The task: From the entries below, determine the number of lines that contain "part". Give that number by itself.

[Before and after difference data]
=== Begin Enclosure ===

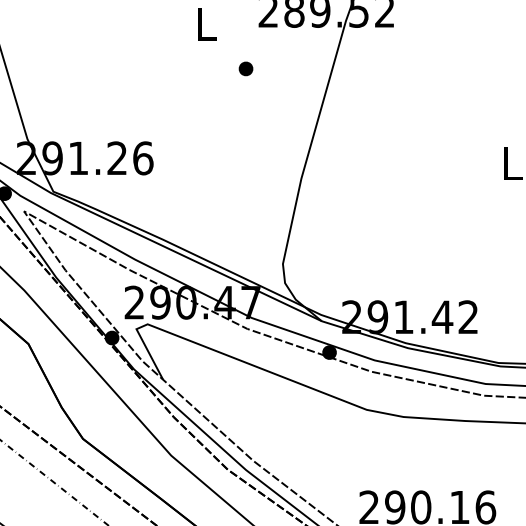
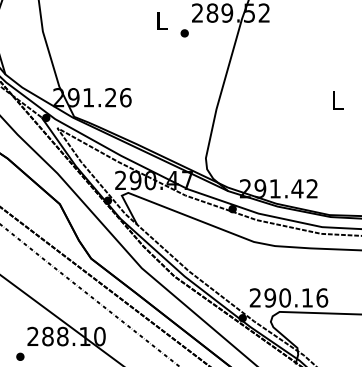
part: (245, 69) -> (184, 33), moved

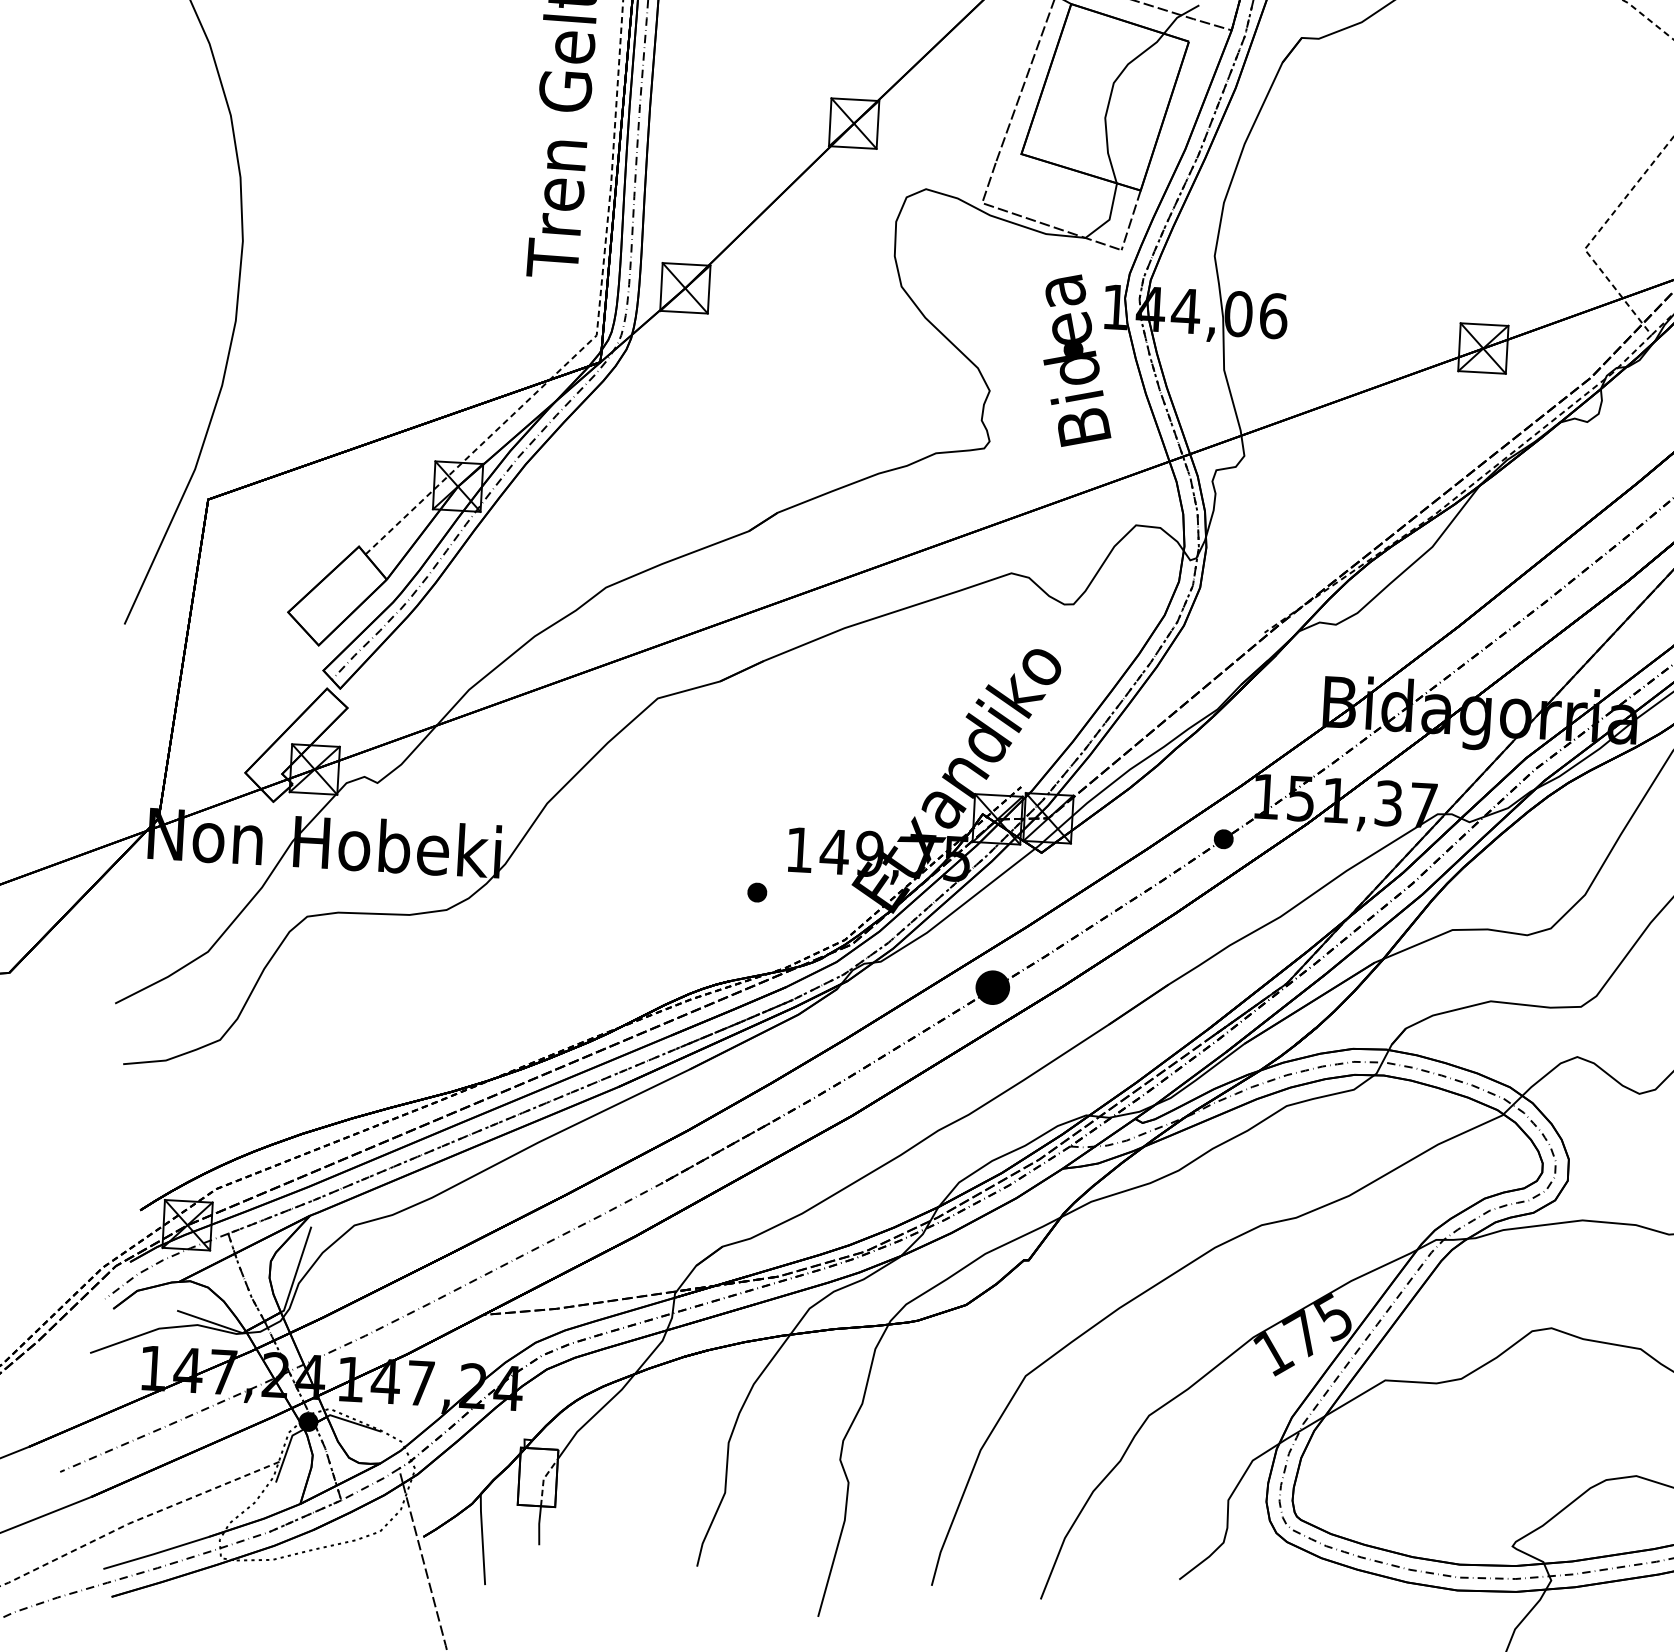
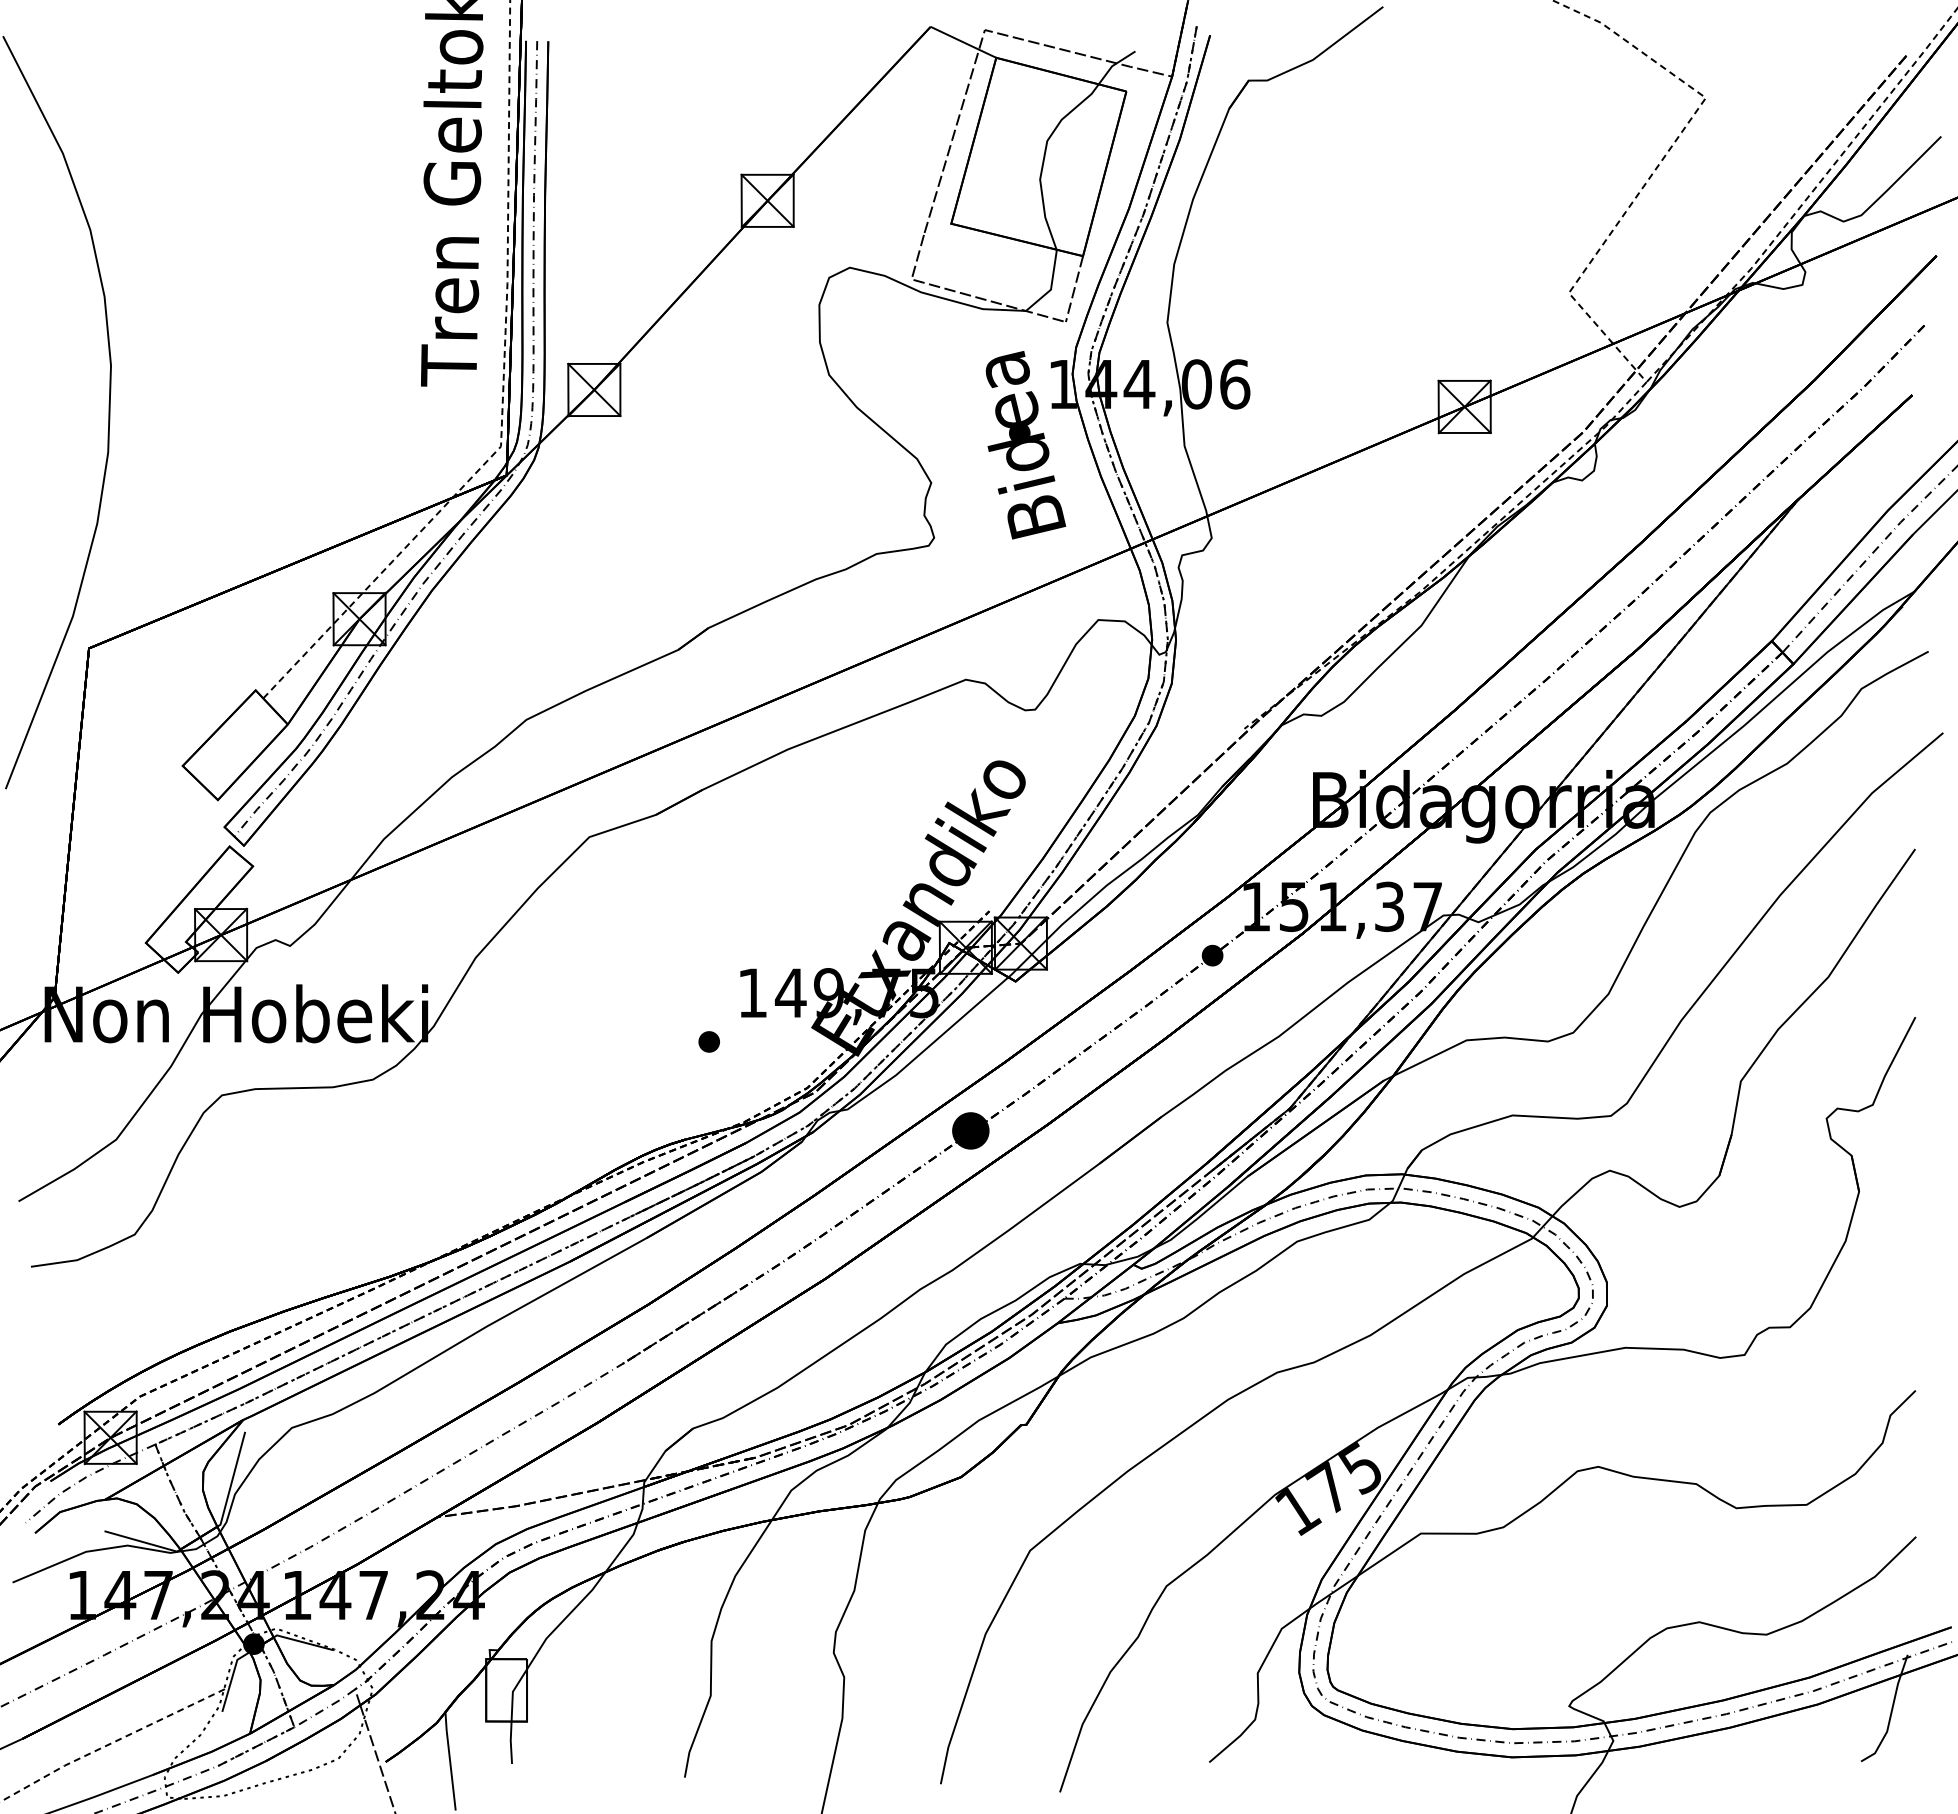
line: (543, 1479) -> (512, 1692), dashed -> solid

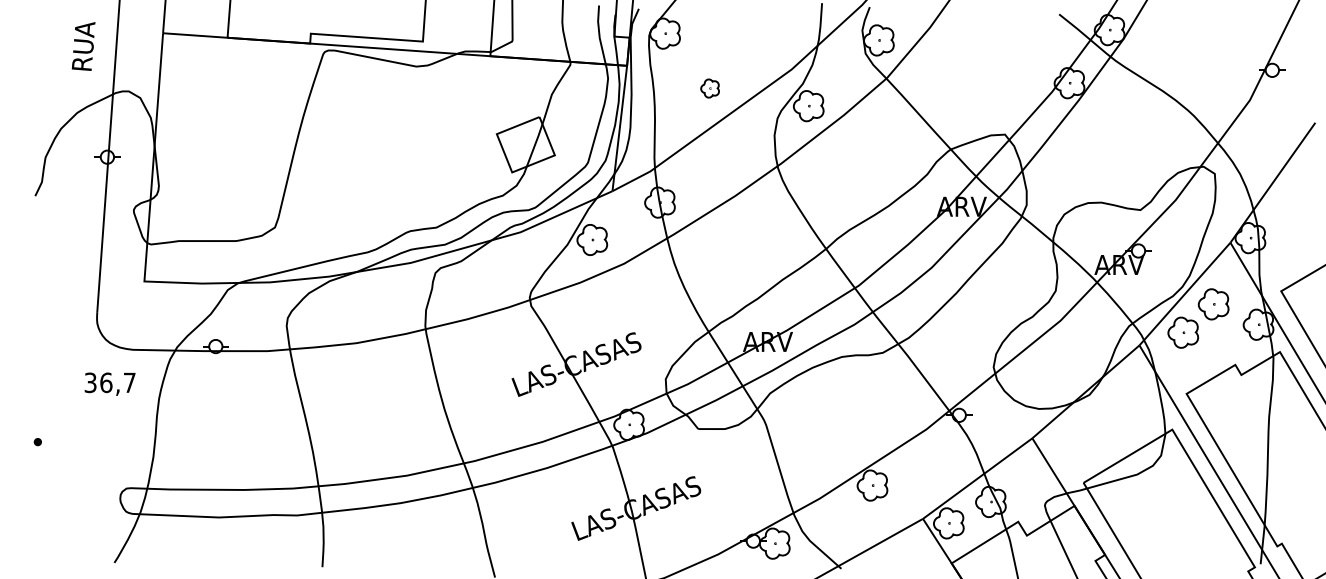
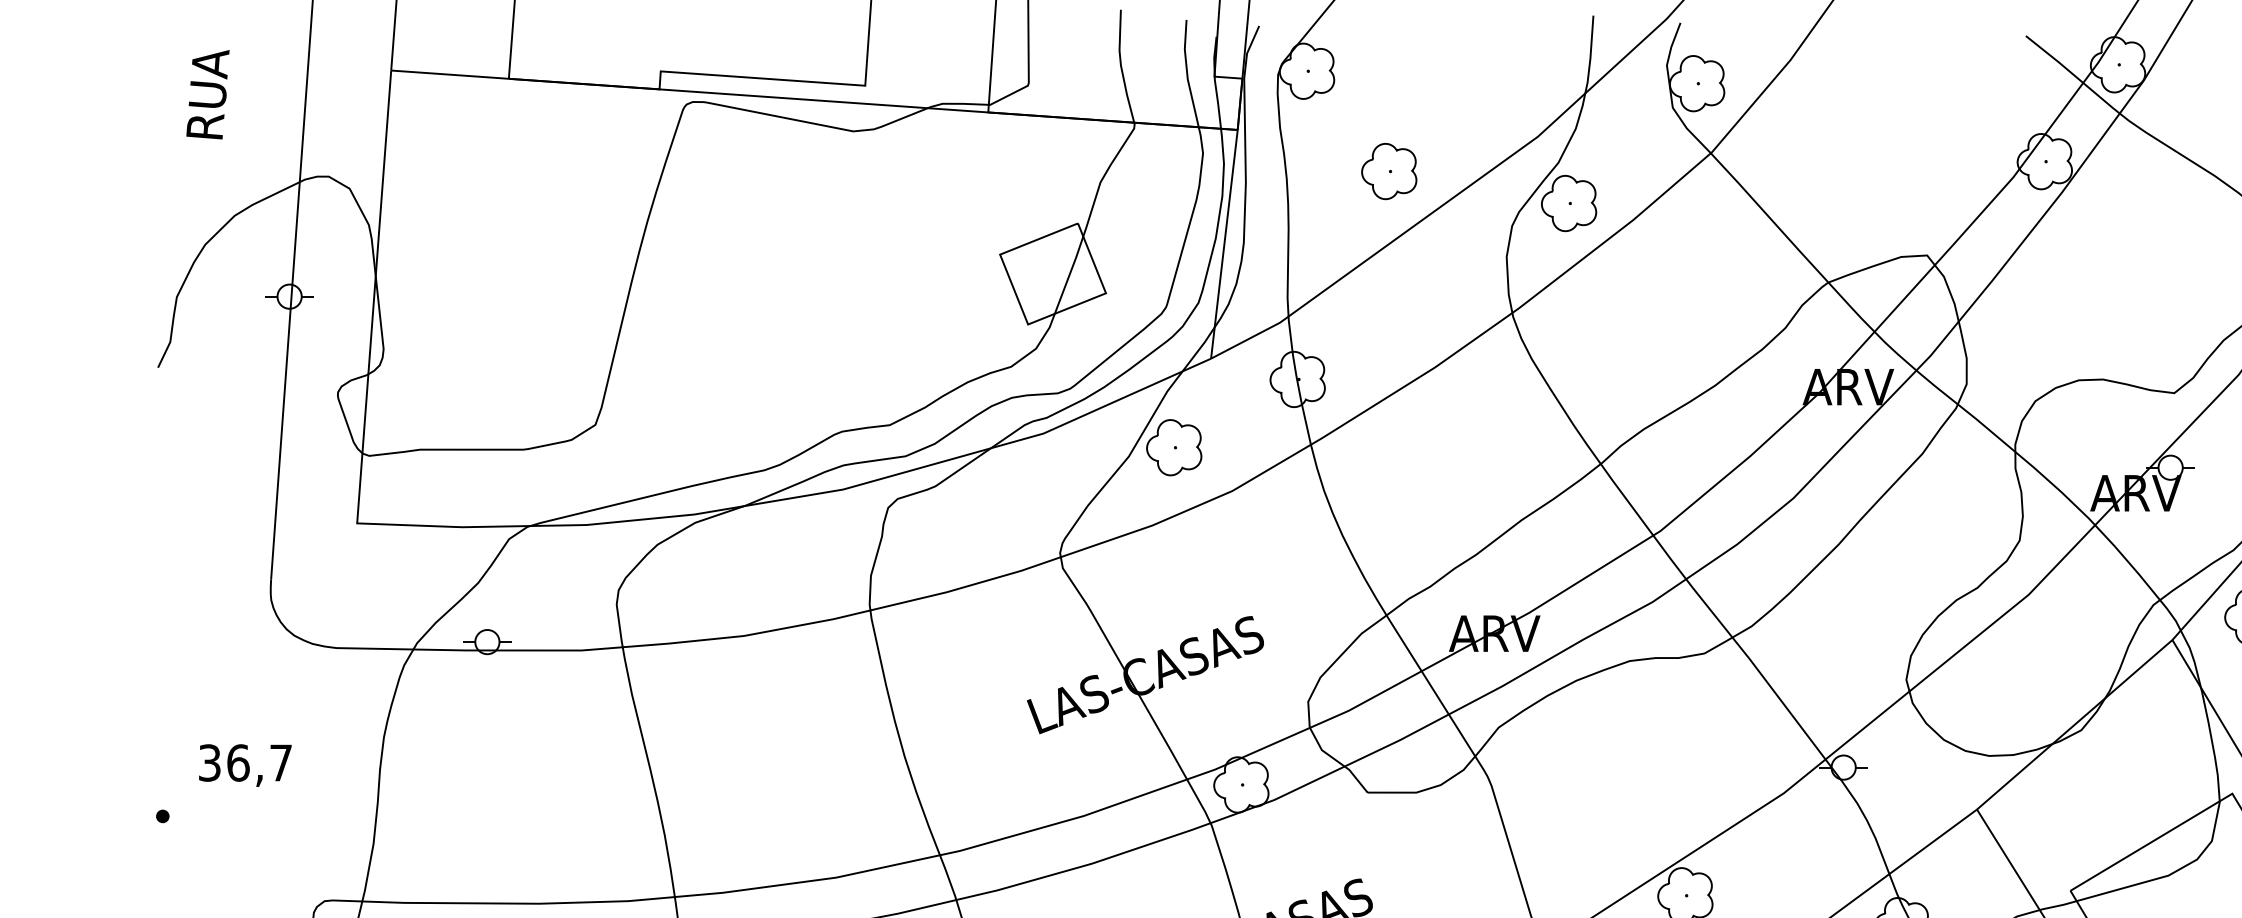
text: (83, 46) -> (207, 94), moved
part: (709, 88) -> (1388, 171), size x1.67
text: (109, 383) -> (244, 764), moved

=== End Enclosure ===

Output below: 2